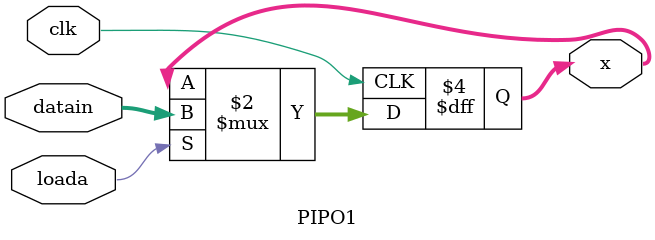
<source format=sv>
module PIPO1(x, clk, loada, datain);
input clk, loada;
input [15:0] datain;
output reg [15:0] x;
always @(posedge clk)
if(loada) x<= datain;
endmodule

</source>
⁂
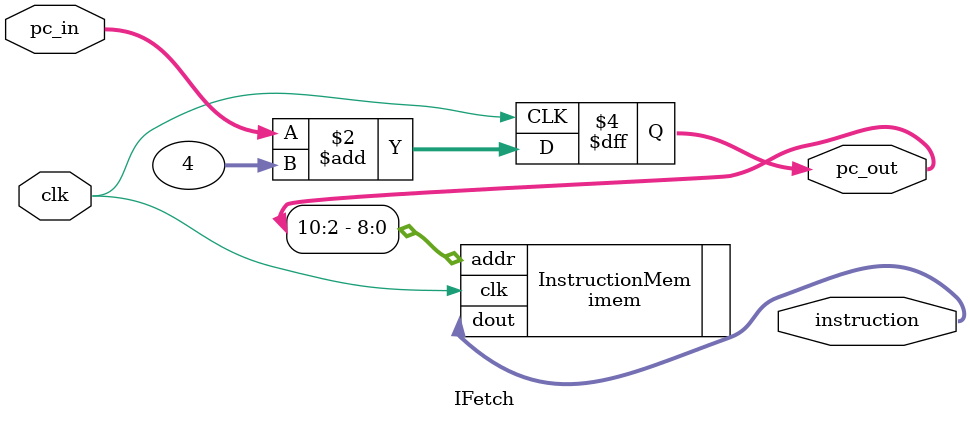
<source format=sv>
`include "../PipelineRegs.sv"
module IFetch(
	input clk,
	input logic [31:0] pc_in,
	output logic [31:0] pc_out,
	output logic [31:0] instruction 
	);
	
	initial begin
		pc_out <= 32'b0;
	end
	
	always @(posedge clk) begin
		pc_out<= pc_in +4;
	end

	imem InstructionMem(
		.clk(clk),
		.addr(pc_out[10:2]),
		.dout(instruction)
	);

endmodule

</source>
⁂
REQUIRED ACTION >> Take from the material every line that holds "input".

RESULT OF THIS TASK >>
input clk, loada;
input [15:0] datain;
	input clk,
	input logic [31:0] pc_in,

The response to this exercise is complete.